He strapped on a mask, pretended to be Drew. He didn't even know Drew existed, but he knew -- based on what his body was telling him -- that there must be a Drew, somewhere in the world. There must be someone to stand against the darkness. He wore gloves Lafayette would have loved, and smoked a cigarette. And eventually she died too. It's what she wanted: to pull up a chair, and sit with Death, and drink awhile. And somewhere in there Jason knew it was what she deserved. To sit with Death and not to drink; to make love with Death. He knew how it made him feel, just to think about it: like trash, like he deserved pain, and worse than pain. And he could not conceive of a world in which anybody felt differently about it. Surely everyone had walls up in their kingdoms, separating dark from light, moon from sun; surely she was disgusted, in her way, by what desire made her do. And then came Bill Compton, and Sookie who always knows best went willing into those shadows. And then came V.
So what makes the difference? What makes Jason stay -- for better or worse -- Jason Stackhouse, while the same starting point, the same complex and incomprehensible desires, made Drew a killer of women? As you know, I think there is something exceptional about Jason, but I don't think that's it. I think Adele, Lafayette and Amy guided him through it, and out the other side. I can't say what makes a man become Drew Marshall, so I can't say for certain that Jason would never go there, but I can say that Adele gave him a lot to work with. And Lafayette guided him first to v-juice and then to Eddie, which were the things that saved him. And Amy, who showed him horrors while teaching him love, unconditional compassion, and the secret of life. But there was none of that for Drew, because Drew is not half as brave or half as wise as Jason Stackhouse: he just ditched himself, walled it off, became Rene Lanier. It was like declaring bankruptcy: everybody else pays the price.
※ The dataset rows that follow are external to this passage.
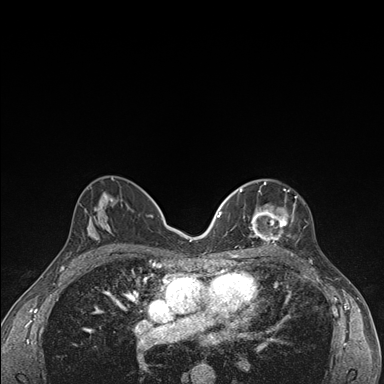
Breast MRI (dynamic contrast-enhanced), one axial slice; dynamic contrast-enhanced series, time point 2 of 7 at this slice position (early post-contrast); 1.5 T; TE 1.5 ms, TR 4.2 ms; 384 × 384 image matrix, field of view 310 × 310 mm. Female patient.
Annotated regions visible in this slice (semi-automatically segmented with operator editing):
- enhancing-tissue mask used for the functional tumour volume (all voxels passing the contrast-enhancement thresholds inside the analysis volume; usually the tumour): box from (x=236, y=182) to (x=304, y=248) px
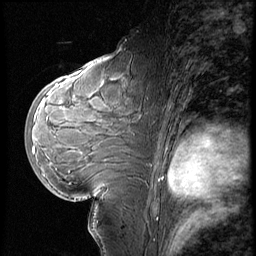
Breast MRI (dynamic contrast-enhanced), one sagittal slice; 3 images stored at this slice position (order not interpretable as contrast timing); 1.5 T; TE 4.2 ms, TR 8.9 ms; 2.5 mm slice thickness; 256 × 256 image matrix, field of view 200 × 200 mm. Female patient, age 29 years. From the clinical record (not read from this slice): setting: breast cancer imaged before/during neoadjuvant chemotherapy.
Annotated regions visible in this slice (semi-automatic segmentation, software-assisted and operator-edited):
- analysis volume of interest (the breast-tissue region the enhancement analysis was run in; not a lesion): box from (x=29, y=57) to (x=150, y=200) px
- tumour enhancement mask (voxels above the 140 % enhancement threshold inside the analysis volume of interest): (x=34, y=86)–(x=60, y=154)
But Rene can't imagine a world in which we walk that line even as gracefully as Jason has managed: there are good things and there are bad things, and there are real bad things. There is the day, and there is the night. I think if this season, this story, are about anything it's about the dangers of oversimplifying. We're handed soundbites all day, and we manufacture our own, and while it doesn't really contribute to living a fully authentic life, where things get really fucking bad is when we play that card on ourselves: I am bad, I must change. I am saved, I must achieve stasis. You are sick, I must destroy you. We pick a line in the chaos, when we've no way of being objective about the choice or the consequences, and we say: "This. This is my country. No more and no less." I am Rene Lanier, I am Jason Stackhouse.